Qu'y avez-vous découvert qui vous paraît aujourd'hui particulièrement important ?

Ma principale découverte, si on peut parler ainsi, est que nous avons à relire notre histoire et l’histoire de nos ecclésiologies, pour nous comprendre nous-mêmes, pour comprendre l’autre avec qui nous sommes en dialogue, et pour pouvoir nous reconnaître et avancer ensemble. Sans nous en rendre compte, nous rencontrons l’autre avec des caricatures des uns et des autres, y compris de notre propre ecclésiologie que souvent nous simplifions ; mais c’est en connaissant les chemins historiques par lesquels nous sommes passés que nous pourrons comprendre quelles sont les intuitions réelles et les fidélités à l’évangile qui nous ont construit de part et d’autre.

Votre mémoire peut-il permettre d'avancer vers la réconciliation, sur le sujet délicat de la primauté de Rome ?

En toile de fond il y a tout le débat de l’interprétation de Mt 16, la primauté de Pierre et la succession à Pierre. En Occident nous en avons fait une certaine lecture, qui a pu être maximalisée voire « idéologisée » pour des raisons historiques et politiques qui peuvent se comprendre et se défendre. En Orient, si l’évêque de Rome, comme responsable de l’Eglise du martyre de Pierre et de Paul, est de ce fait reconnu comme ayant une primauté à assurer qui est un service de la communion entre les Eglises locales et même régionales (les patriarcats par exemple), on refuse que celle-ci soit de juridiction (le pouvoir de dire le droit) ce qui s’est pourtant fortement développé en Occident avec une forte tendance centralisatrice que Vatican II a voulu rééquilibrer. Mon travail se veut une relecture de ces deux « histoires » et ecclésiologies pour comprendre ce qui les sous-tend et mieux appréhender ce qui pourrait nous permettre de dialoguer aujourd’hui.

Que faites-vous à Grenoble dans l'équipe diocésaine à l'œcuménisme ?

A Grenoble je suis tout d’abord prêtre en paroisse. Je suis aussi au service diocésain à l’œcuménisme, appelé avec la responsable et une équipe à porter ce souci de l’unité des chrétiens dans notre diocèse, à la fois dans la rencontre des autres Eglises et la connaissance mutuelle et à la fois dans l’accompagnement des paroisses à ne pas oublier cet appel de Vatican II. Concrètement cela passe par exemple par des formations. J’anime notamment cette année quatre soirée de « conversations catholiques et évangéliques » au Centre théologique de Meylan-Grenoble, avec deux pasteurs évangéliques et un théologien laïc catholique. Notre travail comme service diocésain est « relié » à celui du CECEF, lui-même en lien avec les instances supranationales, dans la mesure où la responsable diocésaine est elle-même en lien avec les autres délégués à l’œcuménisme de toute la France par le biais de rencontres nationales ou provinciales. A Grenoble, les Eglises membres du CECEF sont aussi organisées en une Commission des Eglises chrétiennes de Grenoble et son agglomération, instance de rencontre où nous préparons ensemble la prière annuelle pour l’unité, où nous partageons la vie de nos Eglises, instance également où nous travaillons théologiquement cette année nos conceptions de l’œcuménisme, de l’unité et de la communion, sur 6 rencontres prévues avec des théologiens de nos familles confessionnelles.

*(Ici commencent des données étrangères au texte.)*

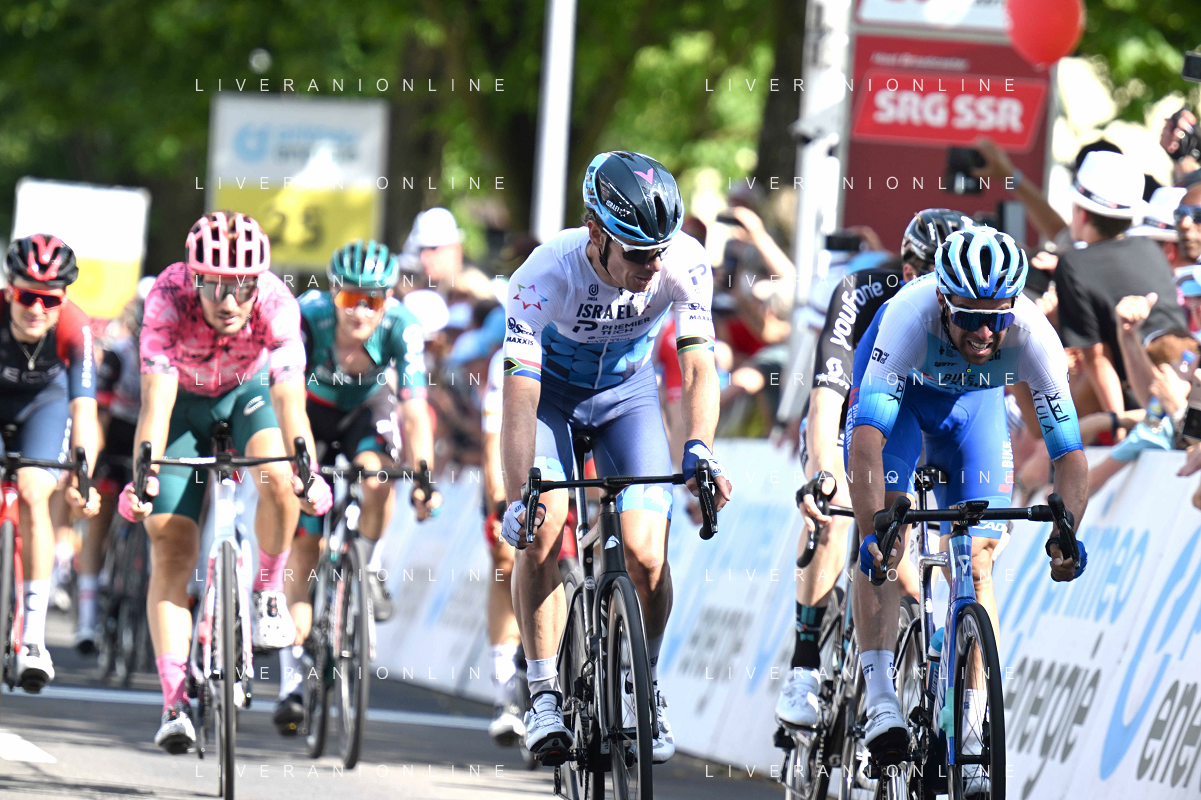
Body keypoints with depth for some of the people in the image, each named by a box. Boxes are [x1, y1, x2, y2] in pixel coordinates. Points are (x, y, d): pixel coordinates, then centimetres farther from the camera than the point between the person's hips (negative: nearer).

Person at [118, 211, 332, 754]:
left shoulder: (276, 305, -33)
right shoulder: (169, 298, -35)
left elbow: (289, 398, -39)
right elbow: (156, 398, -41)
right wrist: (143, 474, -53)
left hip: (248, 391, 0)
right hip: (185, 398, 0)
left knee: (278, 479, -30)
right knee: (171, 546, -11)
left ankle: (269, 589, -2)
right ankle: (174, 701, -10)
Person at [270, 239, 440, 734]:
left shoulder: (402, 328, -30)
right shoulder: (307, 318, -32)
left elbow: (414, 408, -33)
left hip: (369, 406, 1)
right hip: (316, 411, -1)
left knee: (376, 474, -34)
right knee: (304, 540, -7)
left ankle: (367, 568, -4)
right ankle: (291, 678, -2)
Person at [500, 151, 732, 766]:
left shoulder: (685, 264, -29)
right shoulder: (545, 275, -35)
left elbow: (698, 366, -32)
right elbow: (520, 397, -38)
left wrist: (699, 450, -51)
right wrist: (520, 496, -50)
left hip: (625, 390, 2)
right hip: (548, 389, -2)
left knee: (647, 555, -13)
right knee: (544, 528, -24)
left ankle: (646, 685, 12)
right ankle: (543, 693, -11)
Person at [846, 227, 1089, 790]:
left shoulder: (1032, 335, -35)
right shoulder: (910, 316, -42)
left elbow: (1069, 452, -30)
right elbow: (867, 435, -49)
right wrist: (872, 533, -58)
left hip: (974, 400, 2)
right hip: (899, 390, -2)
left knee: (975, 562, -6)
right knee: (885, 534, -21)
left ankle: (969, 732, 0)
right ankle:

Que conseillez-vous à tout baptisé pour agir en vue de l'unité visible ?

La première chose est de prier. Prier chacun pour que l’Esprit nous souffle les chemins à trouver et à vivre et qu’il convertisse nos cœurs au désir de l’unité. Et prier ensemble en apprenant à nous reconnaître d’abord comme frères et sœurs dans le Christ, comme le rappelle avec force Vatican II dans Unitatis et redintegratio. Ensuite vivre ensemble tout ce qui nous est possible, dans la dimension « socio-caritative » déjà, mais aussi dans le simple partage de nos joies et de nos peines. L’enjeu est vraiment de décider de nous reconnaître comme frères et sœurs. Ensuite nous pourrons partager nos richesses respectives au sens de nos talents, nos spécificités, pour appréhender sereinement ce qui nous divise encore ou ce qui nous différencie. Parce que lorsque l’amitié et la fraternité existeront réellement et localement, là où nous vivons, alors nous pourrons dialoguer réellement et entendre ensemble, dans la prière, quels chemins d’unité nous souffle l’Esprit pour que nous œuvrions et recevions l’unité telle que Dieu la veut.